Page 6 of Reformation

And I was completely right about Cullen Dixon. That boy is going to double my weekly wine consumption. I’ve never had to talk with a parent about a child’s behavior in the first week, and Charlie wasn’t surprised at all when I called her. In fact, her reply was, “Wow, we made it until day three. I owe my husband twenty dollars.”

But, when a kid yells “shit” when he drops a crayon and “dammit” when he messes up his ABCs, I have to step in.

The next day, Cullen came into class with the saddest set of puppy dog eyes I had ever seen. He apologized for saying bad words and promised to never do it again. My heart melted at his sweet eyes and sad tone.

That lasted until lunch, when I heard him tell a few boys in class that his new toy was “badass.”

That boy will definitely be one to remember, yet I have a feeling that after the year is over, he is going to hold a special place in my heart. It’s weird how that works.

Oh, and he is planning on staging a rebellion with Penelope. I know this because Michaela totally ratted them out. See, perfect score.

“What does everyone have on tap for the weekend? Who has the hot dates that we can dissect on Monday?”

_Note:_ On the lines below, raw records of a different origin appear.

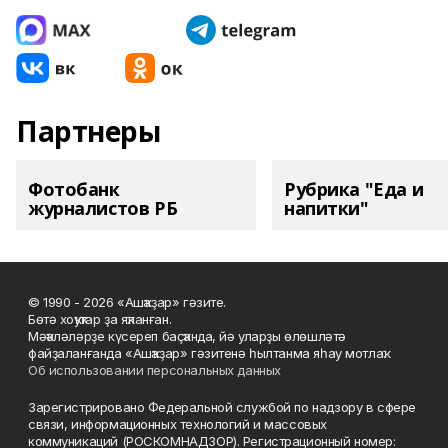
Партнеры
Фотобанк
Рубрика "Еда и
журналистов РБ
напитки"
© 1990 - 2026 «Ашҡаҙар» гәзите.
Бөтә хоҡуҡтар ҙа яҡланған.
Мәҡәләләрҙе күсереп баҫҡанда, йә уларҙы өлөшләтә
файҙаланғанда «Ашҡаҙар» гәзитенә һылтанма яһау мотлаҡ.
Об использовании персональных данных
Зарегистрировано Федеральной службой по надзору в сфере
связи, информационных технологий и массовых
коммуникаций (РОСКОМНАДЗОР). Регистрационный номер:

The question comes from Chad, the art teacher. He’s the only one in our group in a committed relationship—he and his partner Michael have been together for four years. We’d kick him out of the group for being coupled up if his stories of the gay scene in Virginia Beach weren’t so good.

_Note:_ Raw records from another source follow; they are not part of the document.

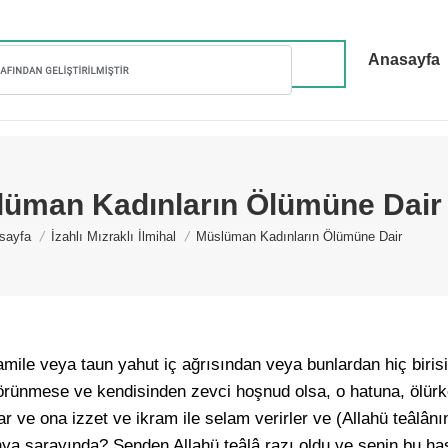
Anasayfa
üman Kadınların Ölümüne Dair
 are here:
sayfa
İzahlı Mızraklı İlmihal
Müslüman Kadınların Ölümüne Dair
amile veya taun yahut iç ağrısından veya bunlardan hiç biri
örünmese ve kendisinden zevci hoşnud olsa, o hatuna, ölür
ar ve ona izzet ve ikram ile selam verirler ve (Allahü teâlânın
ünya sarayında? Senden Allahü teâlâ razı oldu ve senin bu has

Sarah speaks up first, filling us in about the guy she met on a dating app. Cassie then goes into a diatribe about the problem with online dating and dating apps—one we have all heard many times over.

I glance to my left and I catch Patrick looking my way. I know he wants to know if I have a date this weekend. I know he wants to ask me out. I can see it in his eyes. Bless his heart, he never has. Which is good, because then I have never had to turn him down.

Although, if I were to date, it would be someone exactly like Patrick. Good-looking without being distracting. Smart. Funny. Loves kids. Stable.

But I don’t date. At all. I’ve tried a few times, and it’s just not worth it. Plus, I don’t have the time, and frankly, I don’t have the energy. Especially when my time can be spent doing something much more meaningful. Things that will help people.

I didn’t date in high school. I knew I was leaving behind my small town in Alabama the second I graduated, and I didn’t want anything… or anyone… holding me back when I made my way to Virginia for college.

Once I got to Virginia Tech, I didn’t seek out dating, I just kind of ended up with Jason. Still, to this day I don’t know if he was my boyfriend. He was sweet, in my freshman English class, and I was immediately drawn to his vintage T-shirt collection. We began studying together and I went with him to a few parties. After one of those said parties, one where I had too much jungle juice, our normally light make-out session crossed the line.

I lost my virginity in a small twin bed in his dorm room.

We never studied together again.

“What about you, Blackstone?” Chad asks. “What do you have cookin’ this weekend?”

I finish my margarita, licking the last bit of salt from the rim as I mentally put together my weekend calendar.

“Well, tomorrow I’m volunteering at the drug counseling center. Then there is a blood drive on Sunday I signed up for. Oh, I forgot that sometime this weekend I have to put together the agenda for the parent-teacher fundraising meeting next week. I think I have finally convinced the school to start a spring food drive, so I have to have all the details ready to present or else The Helicopters will try to take over.”

“What? You aren’t already starting to plan for the Christmas music program?”

“You’re right! I should start thinking about that. I bet if I—”

“Paige, I was joking,” Chad says, shaking his head at me. “My dear, sweet Paige. One of these weeks I’m going to ask you what you’re doing, and instead you’re going to reply with who you are doing.”

I flag down the waitress as I ignore Chad’s comment. So what if I prefer volunteering over dating? I might not have much in terms of romantic experience, yet I have to believe that giving back to the community will give me more fulfillment than a date with forced conversation, awkward flirting, and a fake promise to do it again sometime. I’ve heard the horror stories from my friends. Dating sounds absolutely awful.

Plus, I love giving back. Besides teaching, it’s my true passion. Volunteering started as a way to heal my broken soul and eventually became something in my life I didn’t know I needed.

I mean, honestly, it might not give me orgasms, but it leaves me feeling warm inside. That’s sort of the same thing, isn’t it?

And after the life I’ve led, I’ll take that all day, every day.

Chapter Five

Garrett

“Where are you going?”

Annika’s voice startles me as I’m reaching into the refrigerator for a bottle of water. I had really hoped that when I came home to change before Cullen’s music program that I wouldn’t run into my wife.